● Requirement:
Please pull out every row below and reproduce each one verbatim.

Data for analysis Block Start

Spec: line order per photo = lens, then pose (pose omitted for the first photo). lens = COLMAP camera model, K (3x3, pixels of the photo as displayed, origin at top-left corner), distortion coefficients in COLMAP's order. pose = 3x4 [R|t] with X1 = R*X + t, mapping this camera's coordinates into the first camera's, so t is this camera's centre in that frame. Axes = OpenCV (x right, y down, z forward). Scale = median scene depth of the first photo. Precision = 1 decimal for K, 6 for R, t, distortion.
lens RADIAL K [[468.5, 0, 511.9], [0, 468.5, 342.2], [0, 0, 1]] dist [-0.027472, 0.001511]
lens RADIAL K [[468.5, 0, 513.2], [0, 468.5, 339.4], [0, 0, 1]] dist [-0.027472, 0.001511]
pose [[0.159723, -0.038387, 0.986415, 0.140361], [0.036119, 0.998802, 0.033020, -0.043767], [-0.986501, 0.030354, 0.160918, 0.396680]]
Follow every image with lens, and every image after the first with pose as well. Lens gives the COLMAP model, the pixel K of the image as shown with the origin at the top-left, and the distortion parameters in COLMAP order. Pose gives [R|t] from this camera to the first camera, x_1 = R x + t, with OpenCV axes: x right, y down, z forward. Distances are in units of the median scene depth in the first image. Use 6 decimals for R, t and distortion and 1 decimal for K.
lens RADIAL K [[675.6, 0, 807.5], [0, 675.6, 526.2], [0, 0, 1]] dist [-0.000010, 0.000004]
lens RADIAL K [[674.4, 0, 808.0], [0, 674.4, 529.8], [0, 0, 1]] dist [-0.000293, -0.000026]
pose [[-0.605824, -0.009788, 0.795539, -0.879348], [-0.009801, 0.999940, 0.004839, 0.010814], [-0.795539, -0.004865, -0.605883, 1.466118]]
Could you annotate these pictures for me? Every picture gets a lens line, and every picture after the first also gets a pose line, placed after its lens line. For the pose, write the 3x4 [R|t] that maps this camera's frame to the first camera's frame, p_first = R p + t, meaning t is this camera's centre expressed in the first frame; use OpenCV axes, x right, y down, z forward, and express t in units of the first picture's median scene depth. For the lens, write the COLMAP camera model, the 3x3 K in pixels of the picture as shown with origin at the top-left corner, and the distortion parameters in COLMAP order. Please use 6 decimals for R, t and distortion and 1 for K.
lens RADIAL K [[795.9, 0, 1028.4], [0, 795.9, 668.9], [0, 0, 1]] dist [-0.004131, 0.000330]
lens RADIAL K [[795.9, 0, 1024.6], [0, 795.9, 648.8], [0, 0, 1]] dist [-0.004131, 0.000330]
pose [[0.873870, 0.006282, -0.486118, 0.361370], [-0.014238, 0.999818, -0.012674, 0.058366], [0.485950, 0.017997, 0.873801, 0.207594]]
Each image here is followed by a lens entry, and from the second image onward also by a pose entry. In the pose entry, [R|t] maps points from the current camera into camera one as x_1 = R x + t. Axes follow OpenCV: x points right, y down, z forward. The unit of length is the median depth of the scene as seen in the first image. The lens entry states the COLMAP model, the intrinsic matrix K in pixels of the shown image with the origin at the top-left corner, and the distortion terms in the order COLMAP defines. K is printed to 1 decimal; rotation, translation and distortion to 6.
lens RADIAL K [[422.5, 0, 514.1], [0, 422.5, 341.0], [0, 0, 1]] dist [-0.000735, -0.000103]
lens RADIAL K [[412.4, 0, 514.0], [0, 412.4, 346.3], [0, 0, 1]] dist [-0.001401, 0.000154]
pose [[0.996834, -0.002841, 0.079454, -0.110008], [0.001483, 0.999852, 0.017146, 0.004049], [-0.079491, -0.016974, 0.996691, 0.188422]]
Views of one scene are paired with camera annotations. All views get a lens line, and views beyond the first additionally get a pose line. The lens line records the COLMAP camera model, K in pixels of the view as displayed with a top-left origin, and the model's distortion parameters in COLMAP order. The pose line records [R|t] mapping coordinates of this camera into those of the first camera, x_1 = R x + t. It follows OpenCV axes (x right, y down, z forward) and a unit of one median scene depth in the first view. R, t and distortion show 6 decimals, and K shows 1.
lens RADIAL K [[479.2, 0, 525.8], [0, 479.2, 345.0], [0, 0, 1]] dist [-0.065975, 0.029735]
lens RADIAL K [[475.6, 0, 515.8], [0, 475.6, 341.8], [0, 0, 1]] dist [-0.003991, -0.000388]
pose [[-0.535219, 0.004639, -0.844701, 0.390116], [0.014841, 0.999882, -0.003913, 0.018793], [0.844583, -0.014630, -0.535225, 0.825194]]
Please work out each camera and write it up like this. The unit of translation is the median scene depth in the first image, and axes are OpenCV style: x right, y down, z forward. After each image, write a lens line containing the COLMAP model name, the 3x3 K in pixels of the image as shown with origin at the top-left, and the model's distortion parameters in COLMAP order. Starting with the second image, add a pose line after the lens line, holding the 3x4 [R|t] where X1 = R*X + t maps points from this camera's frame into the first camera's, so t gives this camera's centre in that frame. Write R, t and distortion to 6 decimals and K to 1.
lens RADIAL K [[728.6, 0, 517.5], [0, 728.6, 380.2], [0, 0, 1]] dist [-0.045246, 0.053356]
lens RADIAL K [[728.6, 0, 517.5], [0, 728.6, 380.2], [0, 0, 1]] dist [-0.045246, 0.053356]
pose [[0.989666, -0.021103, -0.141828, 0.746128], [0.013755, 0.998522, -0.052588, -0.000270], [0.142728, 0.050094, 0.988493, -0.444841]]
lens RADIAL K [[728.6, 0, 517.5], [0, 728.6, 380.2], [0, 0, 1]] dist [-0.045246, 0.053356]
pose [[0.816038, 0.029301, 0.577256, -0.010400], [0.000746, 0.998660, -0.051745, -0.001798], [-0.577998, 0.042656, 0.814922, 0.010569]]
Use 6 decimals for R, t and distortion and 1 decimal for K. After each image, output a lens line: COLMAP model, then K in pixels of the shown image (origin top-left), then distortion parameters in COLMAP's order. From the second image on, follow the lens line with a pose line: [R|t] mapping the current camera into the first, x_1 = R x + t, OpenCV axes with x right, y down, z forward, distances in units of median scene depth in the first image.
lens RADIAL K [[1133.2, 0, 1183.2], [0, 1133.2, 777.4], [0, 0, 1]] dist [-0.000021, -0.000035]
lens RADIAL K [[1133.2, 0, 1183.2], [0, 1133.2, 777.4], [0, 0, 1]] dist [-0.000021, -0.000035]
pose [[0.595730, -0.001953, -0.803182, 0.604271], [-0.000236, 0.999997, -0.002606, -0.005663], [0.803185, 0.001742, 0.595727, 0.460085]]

Data for analysis Block End

● Task response:
Spec: line order per photo = lens, then pose (pose omitted for the first photo). lens = COLMAP camera model, K (3x3, pixels of the photo as displayed, origin at top-left corner), distortion coefficients in COLMAP's order. pose = 3x4 [R|t] with X1 = R*X + t, mapping this camera's coordinates into the first camera's, so t is this camera's centre in that frame. Axes = OpenCV (x right, y down, z forward). Scale = median scene depth of the first photo. Precision = 1 decimal for K, 6 for R, t, distortion.
lens RADIAL K [[468.5, 0, 511.9], [0, 468.5, 342.2], [0, 0, 1]] dist [-0.027472, 0.001511]
lens RADIAL K [[468.5, 0, 513.2], [0, 468.5, 339.4], [0, 0, 1]] dist [-0.027472, 0.001511]
pose [[0.159723, -0.038387, 0.986415, 0.140361], [0.036119, 0.998802, 0.033020, -0.043767], [-0.986501, 0.030354, 0.160918, 0.396680]]
Follow every image with lens, and every image after the first with pose as well. Lens gives the COLMAP model, the pixel K of the image as shown with the origin at the top-left, and the distortion parameters in COLMAP order. Pose gives [R|t] from this camera to the first camera, x_1 = R x + t, with OpenCV axes: x right, y down, z forward. Distances are in units of the median scene depth in the first image. Use 6 decimals for R, t and distortion and 1 decimal for K.
lens RADIAL K [[675.6, 0, 807.5], [0, 675.6, 526.2], [0, 0, 1]] dist [-0.000010, 0.000004]
lens RADIAL K [[674.4, 0, 808.0], [0, 674.4, 529.8], [0, 0, 1]] dist [-0.000293, -0.000026]
pose [[-0.605824, -0.009788, 0.795539, -0.879348], [-0.009801, 0.999940, 0.004839, 0.010814], [-0.795539, -0.004865, -0.605883, 1.466118]]
Could you annotate these pictures for me? Every picture gets a lens line, and every picture after the first also gets a pose line, placed after its lens line. For the pose, write the 3x4 [R|t] that maps this camera's frame to the first camera's frame, p_first = R p + t, meaning t is this camera's centre expressed in the first frame; use OpenCV axes, x right, y down, z forward, and express t in units of the first picture's median scene depth. For the lens, write the COLMAP camera model, the 3x3 K in pixels of the picture as shown with origin at the top-left corner, and the distortion parameters in COLMAP order. Please use 6 decimals for R, t and distortion and 1 for K.
lens RADIAL K [[795.9, 0, 1028.4], [0, 795.9, 668.9], [0, 0, 1]] dist [-0.004131, 0.000330]
lens RADIAL K [[795.9, 0, 1024.6], [0, 795.9, 648.8], [0, 0, 1]] dist [-0.004131, 0.000330]
pose [[0.873870, 0.006282, -0.486118, 0.361370], [-0.014238, 0.999818, -0.012674, 0.058366], [0.485950, 0.017997, 0.873801, 0.207594]]
Each image here is followed by a lens entry, and from the second image onward also by a pose entry. In the pose entry, [R|t] maps points from the current camera into camera one as x_1 = R x + t. Axes follow OpenCV: x points right, y down, z forward. The unit of length is the median depth of the scene as seen in the first image. The lens entry states the COLMAP model, the intrinsic matrix K in pixels of the shown image with the origin at the top-left corner, and the distortion terms in the order COLMAP defines. K is printed to 1 decimal; rotation, translation and distortion to 6.
lens RADIAL K [[422.5, 0, 514.1], [0, 422.5, 341.0], [0, 0, 1]] dist [-0.000735, -0.000103]
lens RADIAL K [[412.4, 0, 514.0], [0, 412.4, 346.3], [0, 0, 1]] dist [-0.001401, 0.000154]
pose [[0.996834, -0.002841, 0.079454, -0.110008], [0.001483, 0.999852, 0.017146, 0.004049], [-0.079491, -0.016974, 0.996691, 0.188422]]
Views of one scene are paired with camera annotations. All views get a lens line, and views beyond the first additionally get a pose line. The lens line records the COLMAP camera model, K in pixels of the view as displayed with a top-left origin, and the model's distortion parameters in COLMAP order. The pose line records [R|t] mapping coordinates of this camera into those of the first camera, x_1 = R x + t. It follows OpenCV axes (x right, y down, z forward) and a unit of one median scene depth in the first view. R, t and distortion show 6 decimals, and K shows 1.
lens RADIAL K [[479.2, 0, 525.8], [0, 479.2, 345.0], [0, 0, 1]] dist [-0.065975, 0.029735]
lens RADIAL K [[475.6, 0, 515.8], [0, 475.6, 341.8], [0, 0, 1]] dist [-0.003991, -0.000388]
pose [[-0.535219, 0.004639, -0.844701, 0.390116], [0.014841, 0.999882, -0.003913, 0.018793], [0.844583, -0.014630, -0.535225, 0.825194]]
Please work out each camera and write it up like this. The unit of translation is the median scene depth in the first image, and axes are OpenCV style: x right, y down, z forward. After each image, write a lens line containing the COLMAP model name, the 3x3 K in pixels of the image as shown with origin at the top-left, and the model's distortion parameters in COLMAP order. Starting with the second image, add a pose line after the lens line, holding the 3x4 [R|t] where X1 = R*X + t maps points from this camera's frame into the first camera's, so t gives this camera's centre in that frame. Write R, t and distortion to 6 decimals and K to 1.
lens RADIAL K [[728.6, 0, 517.5], [0, 728.6, 380.2], [0, 0, 1]] dist [-0.045246, 0.053356]
lens RADIAL K [[728.6, 0, 517.5], [0, 728.6, 380.2], [0, 0, 1]] dist [-0.045246, 0.053356]
pose [[0.989666, -0.021103, -0.141828, 0.746128], [0.013755, 0.998522, -0.052588, -0.000270], [0.142728, 0.050094, 0.988493, -0.444841]]
lens RADIAL K [[728.6, 0, 517.5], [0, 728.6, 380.2], [0, 0, 1]] dist [-0.045246, 0.053356]
pose [[0.816038, 0.029301, 0.577256, -0.010400], [0.000746, 0.998660, -0.051745, -0.001798], [-0.577998, 0.042656, 0.814922, 0.010569]]
Use 6 decimals for R, t and distortion and 1 decimal for K. After each image, output a lens line: COLMAP model, then K in pixels of the shown image (origin top-left), then distortion parameters in COLMAP's order. From the second image on, follow the lens line with a pose line: [R|t] mapping the current camera into the first, x_1 = R x + t, OpenCV axes with x right, y down, z forward, distances in units of median scene depth in the first image.
lens RADIAL K [[1133.2, 0, 1183.2], [0, 1133.2, 777.4], [0, 0, 1]] dist [-0.000021, -0.000035]
lens RADIAL K [[1133.2, 0, 1183.2], [0, 1133.2, 777.4], [0, 0, 1]] dist [-0.000021, -0.000035]
pose [[0.595730, -0.001953, -0.803182, 0.604271], [-0.000236, 0.999997, -0.002606, -0.005663], [0.803185, 0.001742, 0.595727, 0.460085]]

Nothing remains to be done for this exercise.